▸ REQUIRED WORK
Scan the lines below for the string "label" and copy every one that has it.

##### DATA UNDER STUDY #####

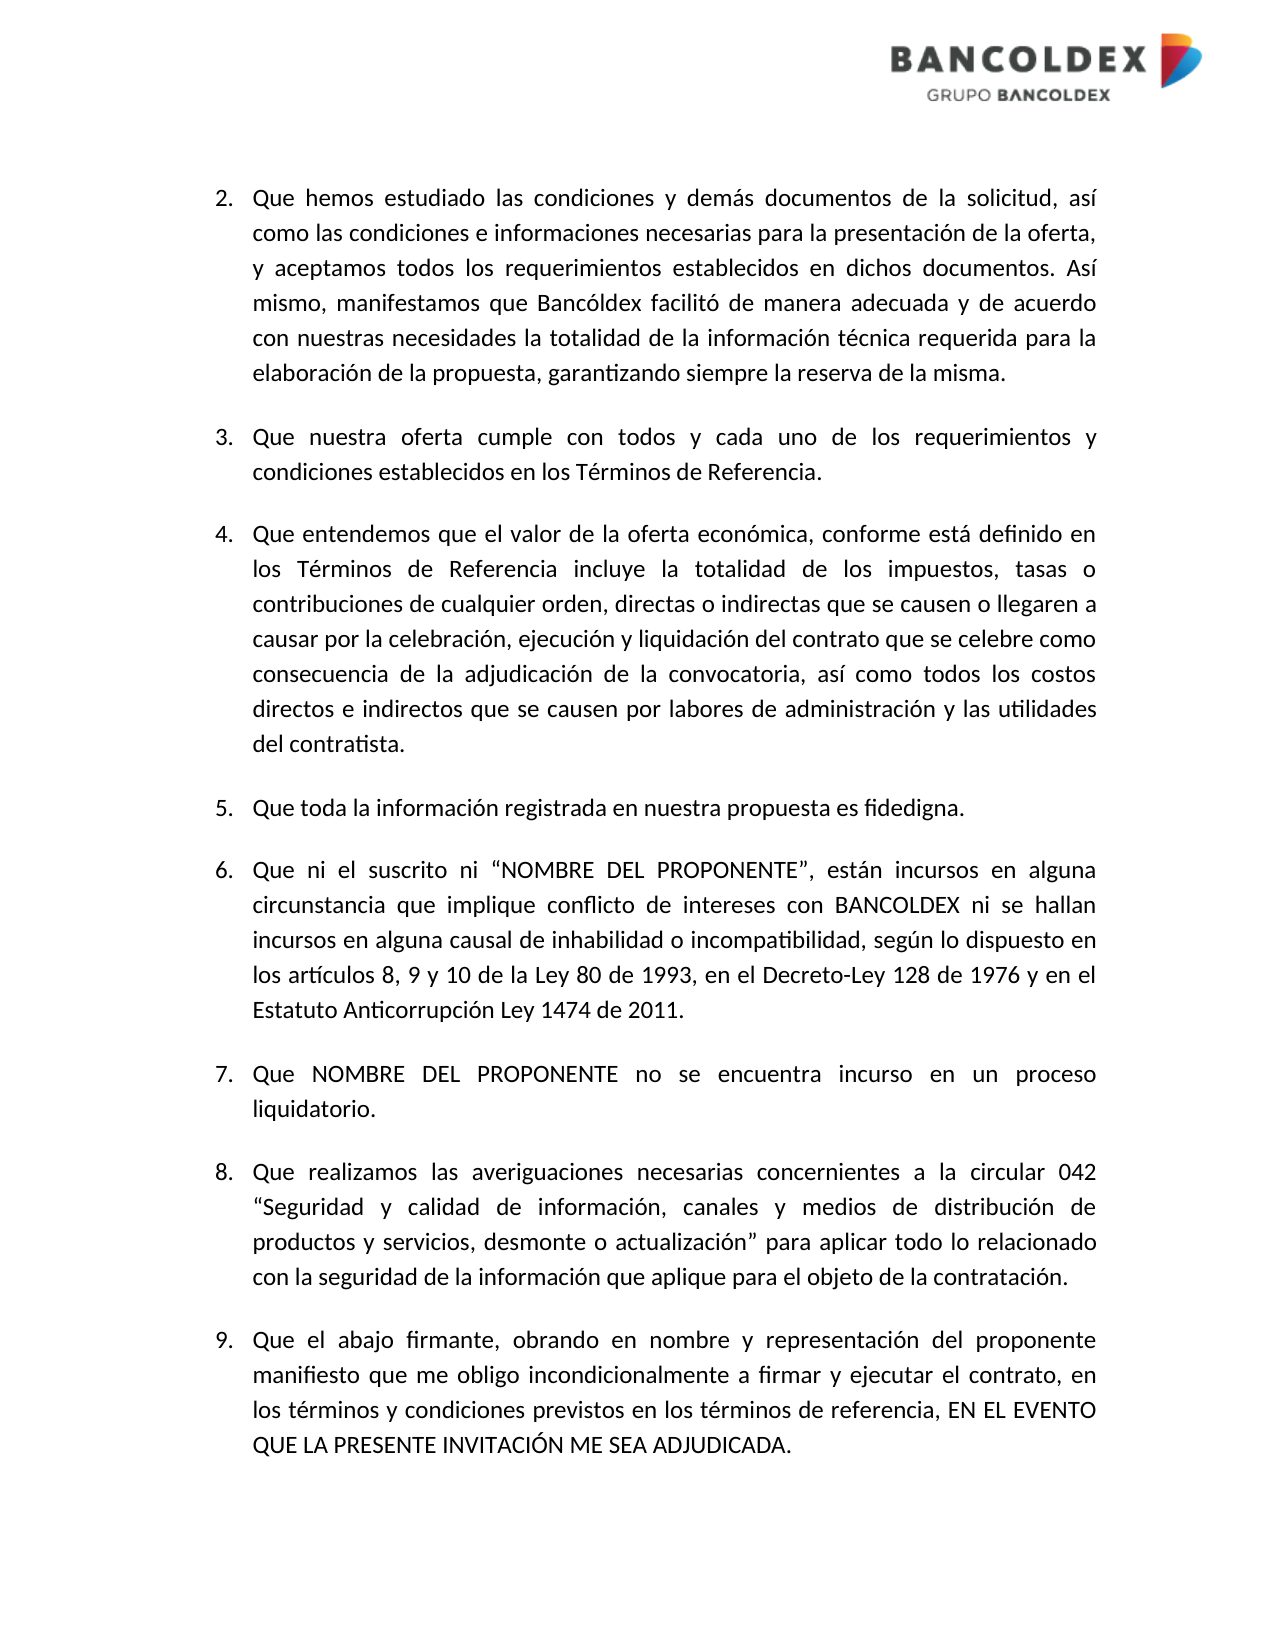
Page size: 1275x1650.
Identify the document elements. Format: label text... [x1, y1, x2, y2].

list Que ni el suscrito ni “NOMBRE DEL PROPONENTE”, están incursos en alguna circunstancia que implique conflicto de intereses con BANCOLDEX ni se hallan incursos en alguna causal de inhabilidad o incompatibilidad, según lo dispuesto en los artículos 8, 9 y 10 de la Ley 80 de 1993, en el Decreto-Ley 128 de 1976 y en el Estatuto Anticorrupción Ley 1474 de 2011. [215, 855, 1098, 1025]
list Que NOMBRE DEL PROPONENTE no se encuentra incurso en un proceso liquidatorio. [215, 1058, 1098, 1123]
list Que nuestra oferta cumple con todos y cada uno de los requerimientos y condiciones establecidos en los Términos de Referencia. [215, 421, 1098, 486]
list Que el abajo firmante, obrando en nombre y representación del proponente manifiesto que me obligo incondicionalmente a firmar y ejecutar el contrato, en los términos y condiciones previstos en los términos de referencia, EN EL EVENTO QUE LA PRESENTE INVITACIÓN ME SEA ADJUDICADA. [215, 1324, 1098, 1459]
list Que realizamos las averiguaciones necesarias concernientes a la circular 042 “Seguridad y calidad de información, canales y medios de distribución de productos y servicios, desmonte o actualización” para aplicar todo lo relacionado con la seguridad de la información que aplique para el objeto de la contratación. [215, 1156, 1098, 1291]
list Que hemos estudiado las condiciones y demás documentos de la solicitud, así como las condiciones e informaciones necesarias para la presentación de la oferta, y aceptamos todos los requerimientos establecidos en dichos documentos. Así mismo, manifestamos que Bancóldex facilitó de manera adecuada y de acuerdo con nuestras necesidades la totalidad de la información técnica requerida para la elaboración de la propuesta, garantizando siempre la reserva de la misma. [215, 183, 1098, 388]
list Que toda la información registrada en nuestra propuesta es fidedigna. [215, 792, 1098, 822]
list Que entendemos que el valor de la oferta económica, conforme está definido en los Términos de Referencia incluye la totalidad de los impuestos, tasas o contribuciones de cualquier orden, directas o indirectas que se causen o llegaren a causar por la celebración, ejecución y liquidación del contrato que se celebre como consecuencia de la adjudicación de la convocatoria, así como todos los costos directos e indirectos que se causen por labores de administración y las utilidades del contratista. [215, 519, 1098, 759]
picture [835, 32, 1259, 103]
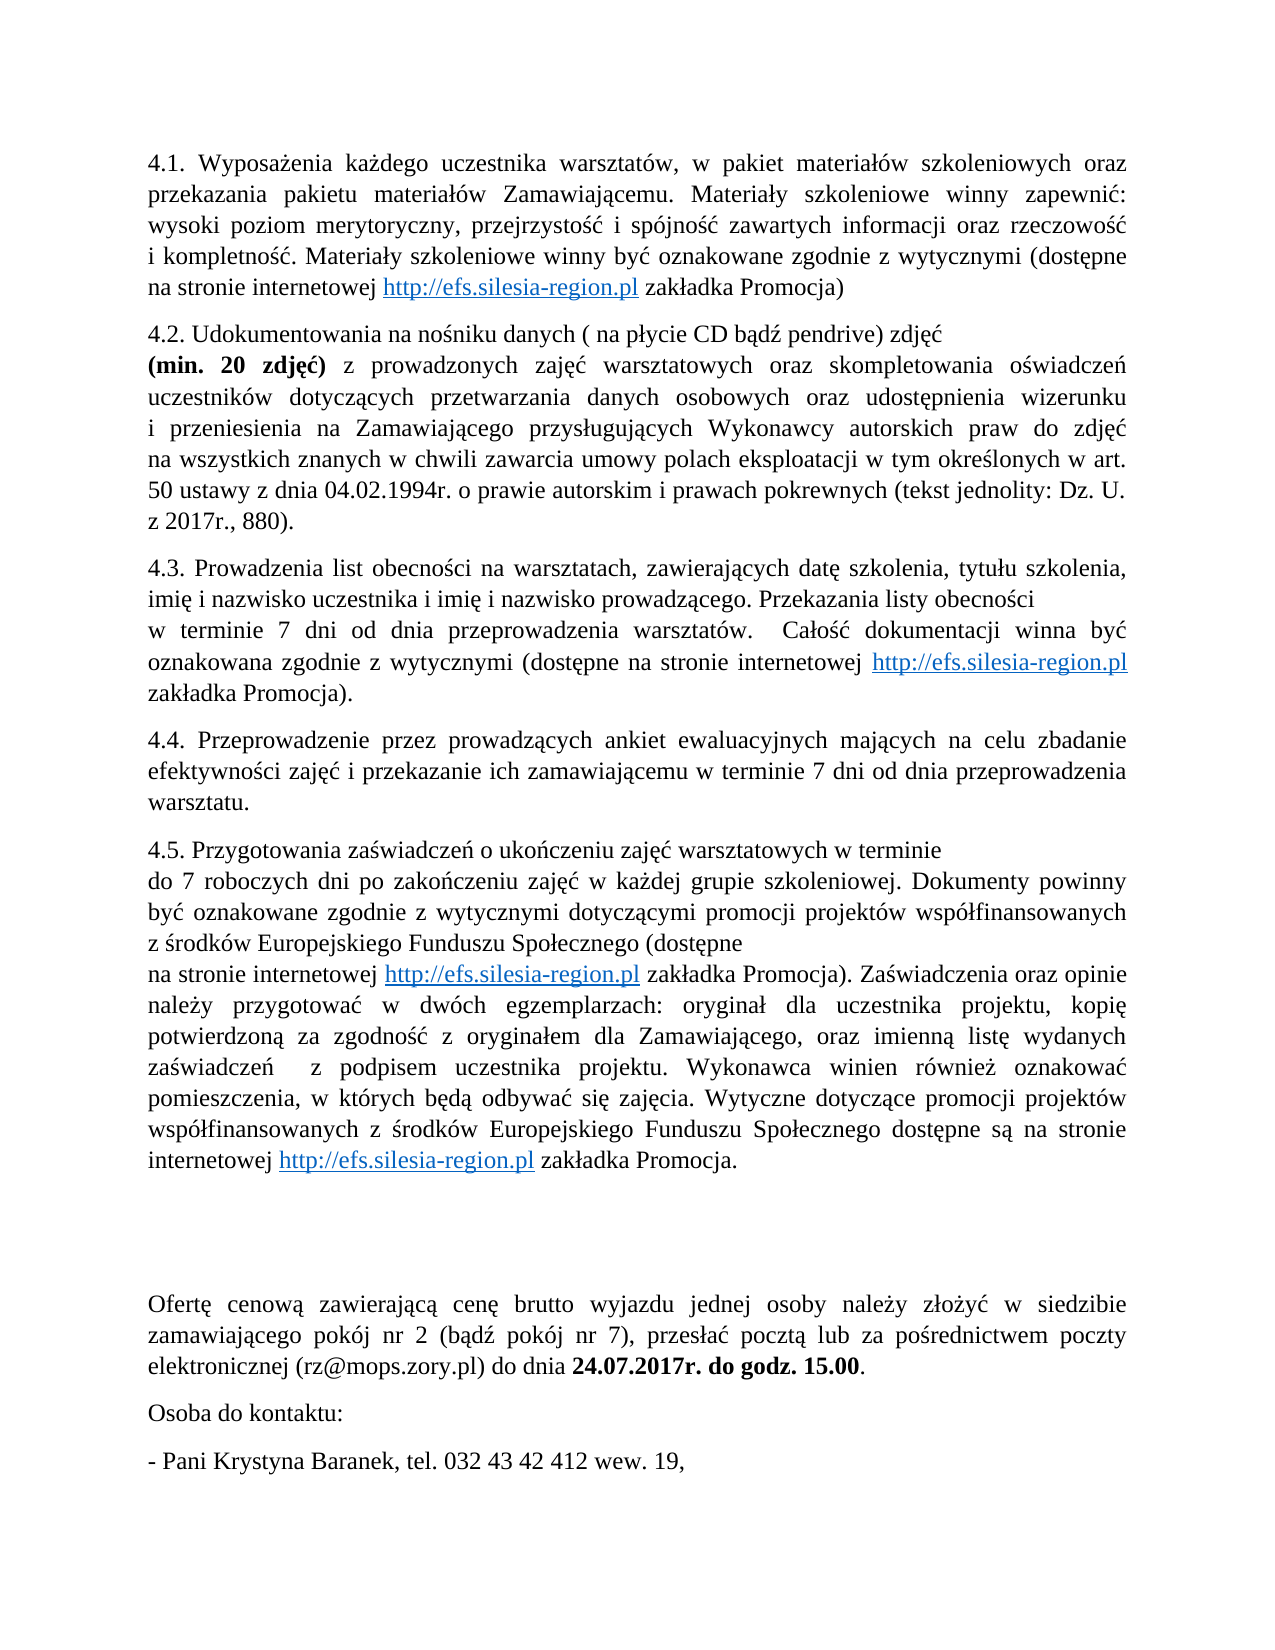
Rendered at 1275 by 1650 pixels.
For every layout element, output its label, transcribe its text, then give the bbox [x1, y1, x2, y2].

#####

▸ SOLVED EXERCISE
Identify the document elements. Format: label text... [x1, y1, x2, y2].
For every layout element, output its label, transcribe its text, then give the bbox [x1, y1, x2, y2].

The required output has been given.